On their end, the United States and Canada started in 1997 adopting comparable legislation in response to the BSE threat. They prohibit feeding cattle “any protein derived from mammalian animals”. With quite a few exceptions, however: “ blood and blood products; gelatin; tallow containing no more than 0.15 percent insoluble impurities (…); inspected meat products which have been cooked and offered for human food and further heat processed for feed (such as plate waste and used cellulosic food casings); milk products (milk and milk proteins); and any product whose only mammalian protein consists entirely of porcine or equine protein.”
In other words, beef and dairy cows can still be fed poultry, horse and swine proteins (including poultry litter), as well as cattle proteins with some restrictions. Meanwhile, all other animals, including pigs and poultry, can still be fed the unsavory diet detailed at the top of this page—including from their own species.
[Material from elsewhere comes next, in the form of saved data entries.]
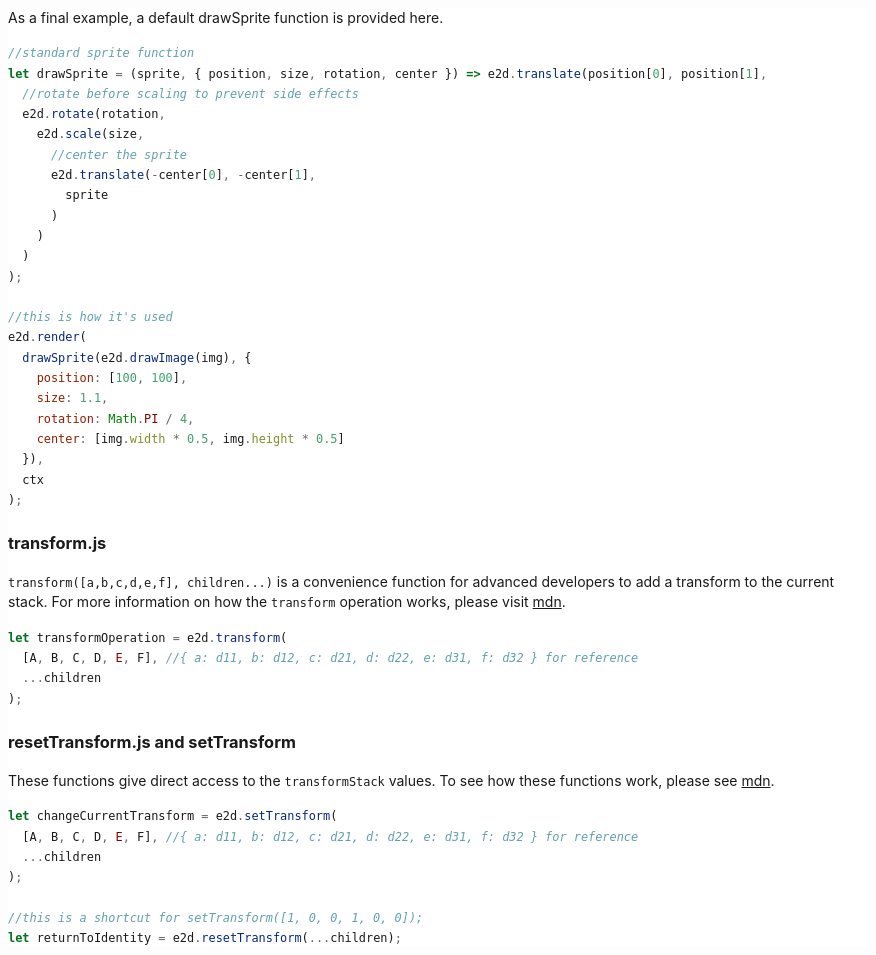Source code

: As a final example, a default drawSprite function is provided here.

```javascript
//standard sprite function
let drawSprite = (sprite, { position, size, rotation, center }) => e2d.translate(position[0], position[1],
  //rotate before scaling to prevent side effects
  e2d.rotate(rotation,
    e2d.scale(size,
      //center the sprite
      e2d.translate(-center[0], -center[1],
        sprite
      )
    )
  )
);

//this is how it's used
e2d.render(
  drawSprite(e2d.drawImage(img), {
    position: [100, 100],
    size: 1.1,
    rotation: Math.PI / 4,
    center: [img.width * 0.5, img.height * 0.5]
  }),
  ctx
);

```

### __transform.js__

`transform([a,b,c,d,e,f], children...)` is a convenience function for advanced developers to add a transform to the current stack.  For more information on how the `transform` operation works, please visit [mdn](https://developer.mozilla.org/en-US/docs/Web/API/CanvasRenderingContext2D/transform).

```javascript
let transformOperation = e2d.transform(
  [A, B, C, D, E, F], //{ a: d11, b: d12, c: d21, d: d22, e: d31, f: d32 } for reference
  ...children
);
```

### __resetTransform.js__ and __setTransform__

These functions give direct access to the `transformStack` values.  To see how these functions work, please see [mdn](https://developer.mozilla.org/en-US/docs/Web/API/CanvasRenderingContext2D/setTransform).

```javascript
let changeCurrentTransform = e2d.setTransform(
  [A, B, C, D, E, F], //{ a: d11, b: d12, c: d21, d: d22, e: d31, f: d32 } for reference
  ...children
);

//this is a shortcut for setTransform([1, 0, 0, 1, 0, 0]);
let returnToIdentity = e2d.resetTransform(...children);
```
Critics rightly pointed out that the risk of BSE contamination was still present, since non-ruminants being fed proteins from cows infected with BSE could be rendered into proteins fed to… cattle. Hence the 2008 regulation 589.2001 that prohibits the use of high-risk cattle material in feed for all animal species (carcasses of BSE-positive cattle, brains and spinal cords from cattle 30 months of age and older, etc.). This measure has enabled the feeding of rendered animal waste to food-producing animals, including herbivores, to continue unabated.
In Europe, the public panic spurred by the BSE fright eventually forced the public authorities to take more drastic steps. Several years after the UK ban was enacted, the European Union implemented a temporary ban, effective January 1st, 2001, on the use of all animal protein in livestock rations (with the exception of fishmeal for non-ruminants, and of milk and milk products for all food-production animals). In October 2002, the EU revised its ban, and somewhat relaxed it. Its legislation 1774/2002 states that “ products derived from animals declared unfit for human consumption must not enter the food chain . Moreover, the administration to any animal of proteins obtained by processing carcasses of the same species – or cannibalism – may constitute an additional risk of disease propagation.”
Europeans consumers ought to remain vigilant, however: ten years later, national governments are exploring the possibility of relaxing some of the measures taken to bring BSE under control.